### Written exercise A
How would you render this sentence from the article on the February power outages in Texas in Spanish: "Jones said ERCOT directs utilities to shed load to prevent catastrophic damage to the grid."
### Written exercise B
Can you reproduce verbatim the part of the Texas power outage article that opens with the words containing "But as the mercury" and closes with "switching off circuits."?
### Written exercise C
Would you take the article on the February power outages in Texas further, starting after its last sentence?

Nearly two months after the biting cold statewide that resulted in electrical blackouts, power delivery companies continue to study what went wrong.

An arctic blast during the week of Feb. 14 plunged temperatures throughout the state to well below freezing. Snow fell in many areas, and ice was reported as far south as Corpus Christi.

“The week prior, Thursday or Friday, ERCOT (Electrical Reliability Council of Texas) sent out a press release, letting us know they were expecting grave conditions to take place. So we shared it on our Facebook,” said Brittany Williams of San Patricio Electrical Cooperative. “No one knew truly how bad it was going to be.”

Larry Jones of AEP Texas said that by Feb. 10, they had informed their customers via news releases, Facebook and Twitter to prepare for the winter storm.

“We emphasized the need for people on life sustaining equipment to make backup plans,” he said.

Three days later, Jones said AEP Texas voluntarily issued calls to conserve electricity, even before ERCOT made the recommendation.

But as the mercury plummeted, those who cranked up the heat in an attempt to stay warm caused a surge in electricity demand. ERCOT – which oversees about 90 percent of the state’s electrical grid – directed utilities to shed some of their load. Then in the early morning hours of Feb. 15, rolling blackouts began when those charged with generating electricity began switching off circuits.

Jones said ERCOT directs utilities to shed load to prevent catastrophic damage to the grid.

“When the amount of demand could potentially outpace the amount of electricity being generated, keeping those circuits energized could amount to major damage that could take weeks to repair,” he said.

But because neither AEP Texas nor SPEC have generating capacity, they were not in control of the rolling blackouts experienced by their customers.

At the peak of the outages Feb. 16, Jones said AEP Texas – which has customers spread across 97,000 square miles – recorded 468,000 meters were without power. Williams said 7,500 of SPEC’s 11,600 customers spread over nine counties were without electricity.

### Data
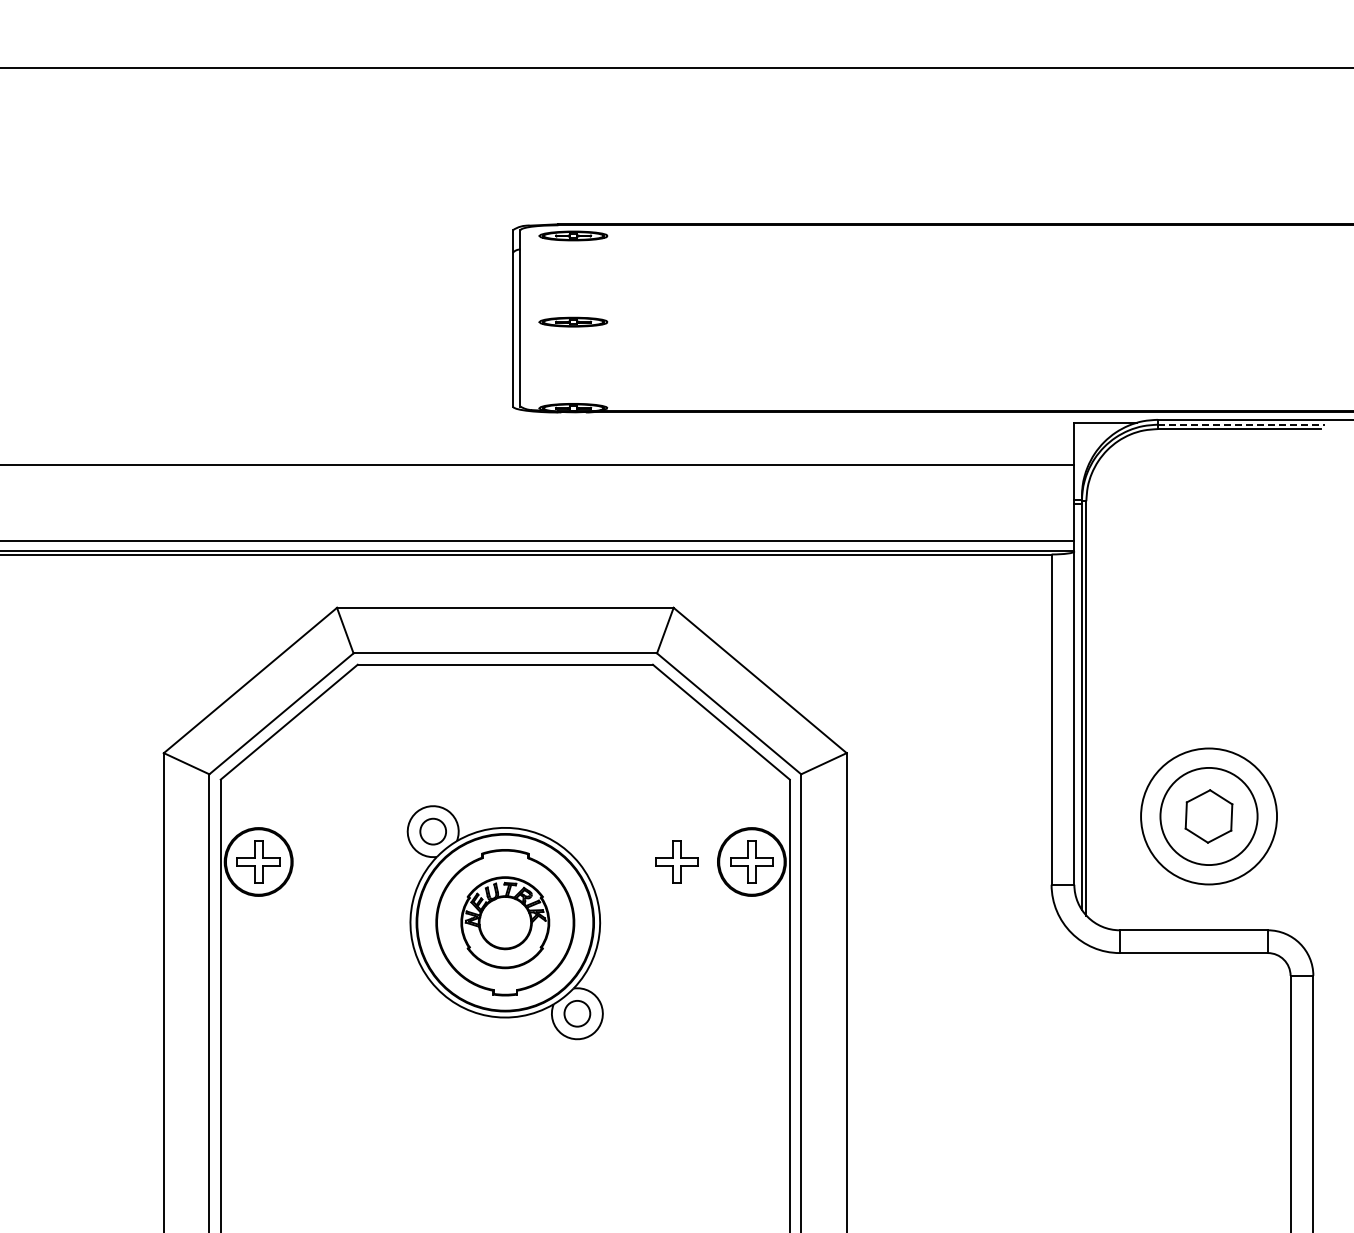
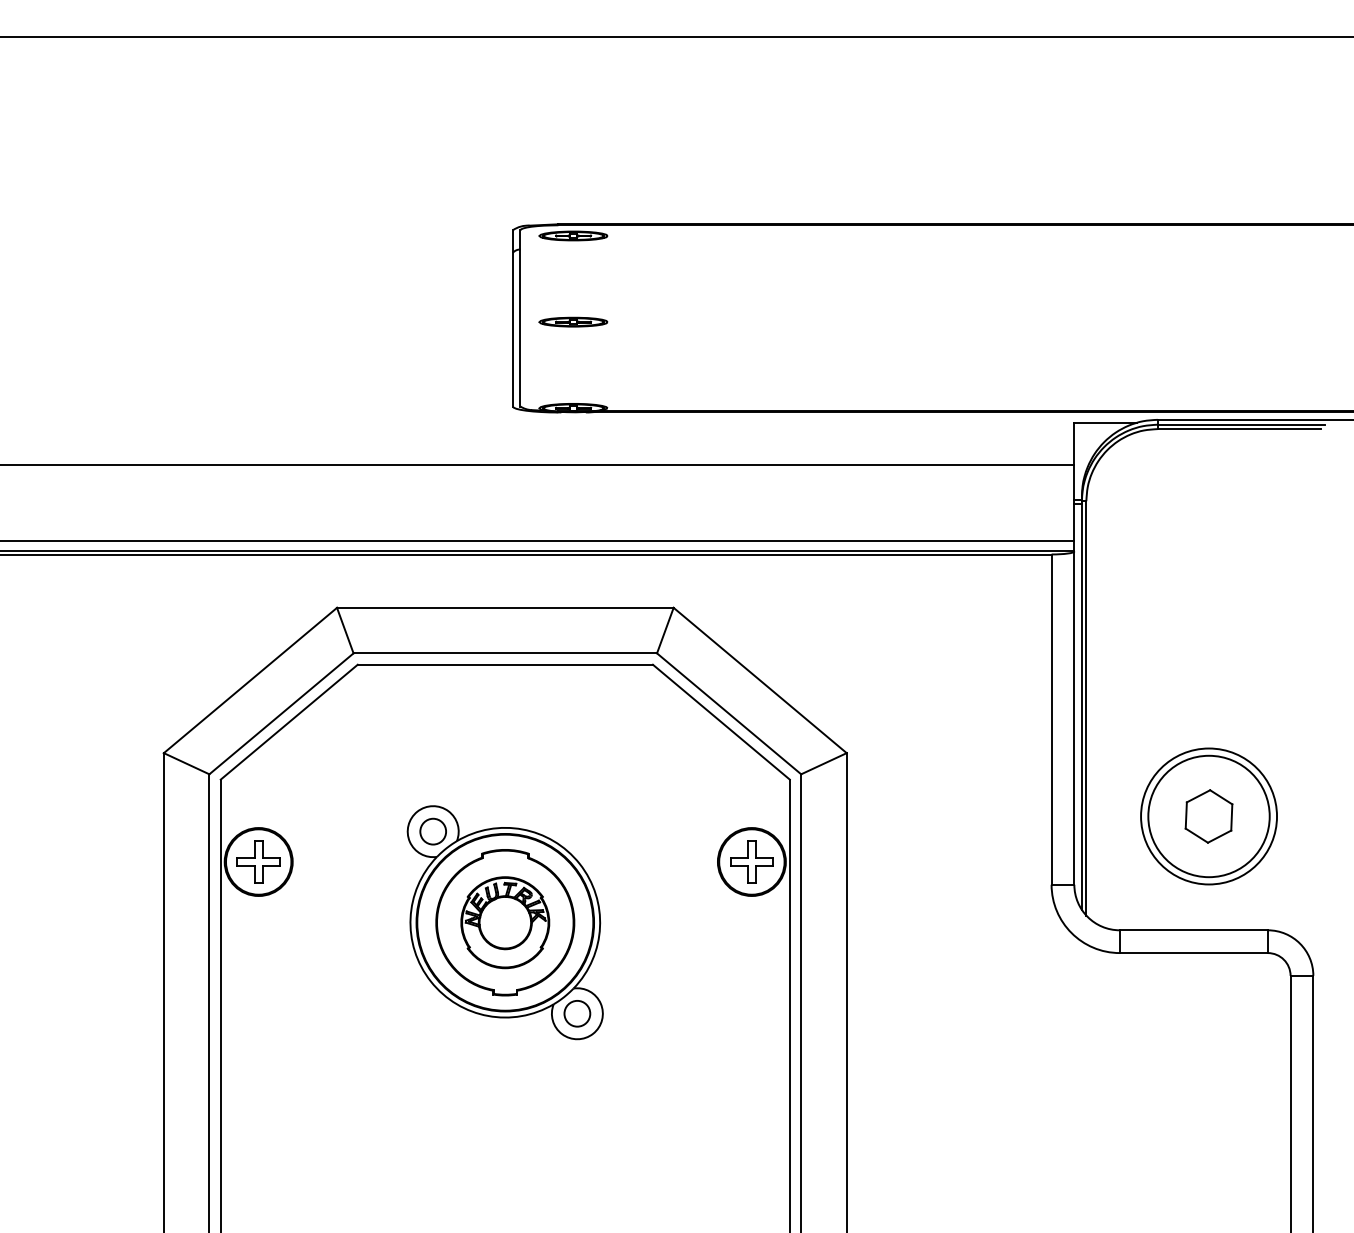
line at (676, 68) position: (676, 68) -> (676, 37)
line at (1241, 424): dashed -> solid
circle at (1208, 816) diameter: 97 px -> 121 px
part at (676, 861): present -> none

### Final answer A
Jones dijo que ERCOT ordena a las empresas de servicios públicos reducir carga para evitar daños catastróficos a la red.

### Final answer B
But as the mercury plummeted, those who cranked up the heat in an attempt to stay warm caused a surge in electricity demand. ERCOT – which oversees about 90 percent of the state’s electrical grid – directed utilities to shed some of their load. Then in the early morning hours of Feb. 15, rolling blackouts began when those charged with generating electricity began switching off circuits.

### Final answer C
ERCOT spokesman Leslie Sopko said it was not ERCOT who was flipping the switches.

“ERCOT does not manage rotating and/or extended, controlled outages such as the ones experienced during the extreme cold weather event,” she said. “We instruct the local utilities on how much needs to be turned off, and then they implement their own plans. Unfortunately, due to the very large amount of power that needed to be shed to preserve the electric system, the utilities were not able to rotate the outages. This is something that will be discussed moving forward, especially because of the devastating impact it had on Texans.”

ERCOT has come under intense scrutiny in the aftermath of the winter storm, particularly because of the many deaths attributed to the event. Many of those who died froze to death in their homes according to media reports. The Texas Tribune reported March 25 that the number of deaths statewide that were blamed on the storm is 111.

By Feb. 18, most customers of both AEP Texas and SPEC had their power. Williams said that in total, the ERCOT mandated outages lasted 70 1/2 hours, compared to just seven hours during the winter storm event in 2011. Looking back, she said SPEC would have liked for there to have been better communication from ERCOT, which would have helped SPEC better convey the seriousness of the situation with its customers.

“In all fairness, they didn’t expect it to be this bad either,” she said.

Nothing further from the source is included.